Iraq is holding hundreds of millions of dollars Qatari negotiators had brought to Baghdad as ransom money for the release of kidnapped hunters, the prime minister said Tuesday.
A hunting party consisting of 24 Qataris and two Saudis kidnapped in southern Iraq in December 2015 was released last week and flew back home from Baghdad on Friday, according to officials in the three countries.
Prime Minister Haider al-Abadi told a news conference that Qatari negotiators had come to Baghdad prior to the release with what he said was hundreds of millions of dollars in ransom money.
“The Qatari government sent its envoy to Iraq and asked to bring a private plane,” Abadi said.
“We were surprised that there were big bags, so we seized them and they contained hundreds of millions of dollars,” he said.
“This money was brought in without the approval of the Iraqi government. We have a central bank and a judiciary,” he said, explaining he would insist due process be followed.

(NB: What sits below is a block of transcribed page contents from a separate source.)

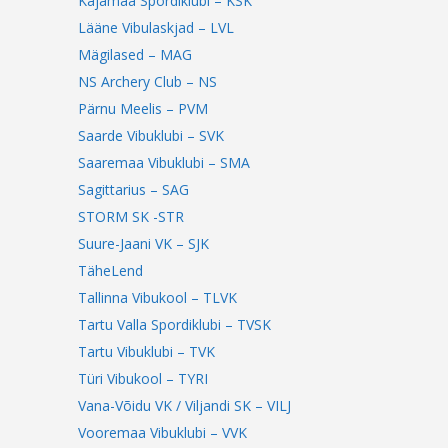
Kajamaa Spordiklubi – KSK
Lääne Vibulaskjad – LVL
Mägilased – MAG
NS Archery Club – NS
Pärnu Meelis – PVM
Saarde Vibuklubi – SVK
Saaremaa Vibuklubi – SMA
Sagittarius – SAG
STORM SK -STR
Suure-Jaani VK – SJK
TäheLend
Tallinna Vibukool – TLVK
Tartu Valla Spordiklubi – TVSK
Tartu Vibuklubi – TVK
Türi Vibukool – TYRI
Vana-Võidu VK / Viljandi SK – VILJ
Vooremaa Vibuklubi – VVK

“Hundreds of millions to armed groups? Is this acceptable,” Abadi asked, without specifying to which groups he was referring.

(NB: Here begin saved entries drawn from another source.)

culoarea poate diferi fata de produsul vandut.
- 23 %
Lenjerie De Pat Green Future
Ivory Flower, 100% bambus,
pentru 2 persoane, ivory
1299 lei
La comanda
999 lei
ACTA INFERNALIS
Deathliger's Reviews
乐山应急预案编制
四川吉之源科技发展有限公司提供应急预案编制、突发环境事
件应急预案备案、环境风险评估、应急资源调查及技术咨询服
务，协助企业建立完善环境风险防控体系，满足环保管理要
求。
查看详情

The hunting party was released without word from the Iraqi interior ministry or any other official on who had kidnapped them in the first place nor what the terms of their release were.

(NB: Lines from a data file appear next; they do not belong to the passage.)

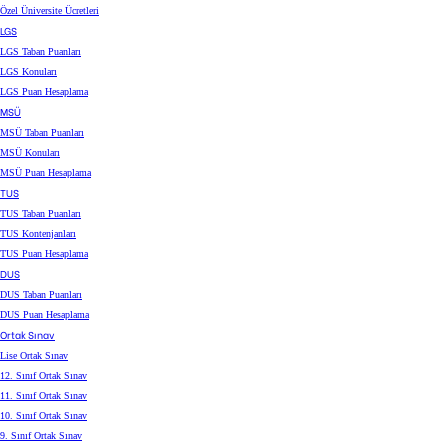
Özel Üniversite Ücretleri
LGS
LGS Taban Puanları
LGS Konuları
LGS Puan Hesaplama
MSÜ
MSÜ Taban Puanları
MSÜ Konuları
MSÜ Puan Hesaplama
TUS
TUS Taban Puanları
TUS Kontenjanları
TUS Puan Hesaplama
DUS
DUS Taban Puanları
DUS Puan Hesaplama
Ortak Sınav
Lise Ortak Sınav
12. Sınıf Ortak Sınav
11. Sınıf Ortak Sınav
10. Sınıf Ortak Sınav
9. Sınıf Ortak Sınav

Sources close to the negotiations however told AFP that their release was part of a broad regional deal between Iran and Qatar involving the evacuation of residents from government-controlled villages in northern Syria.
Qatar has long been thought to have sway on some Sunni rebel groups in Syria, including the Al-Qaeda-linked Al-Nusra Front that besieged the villages.
The same sources said ransom money and prisoner exchanges were also part of the deal.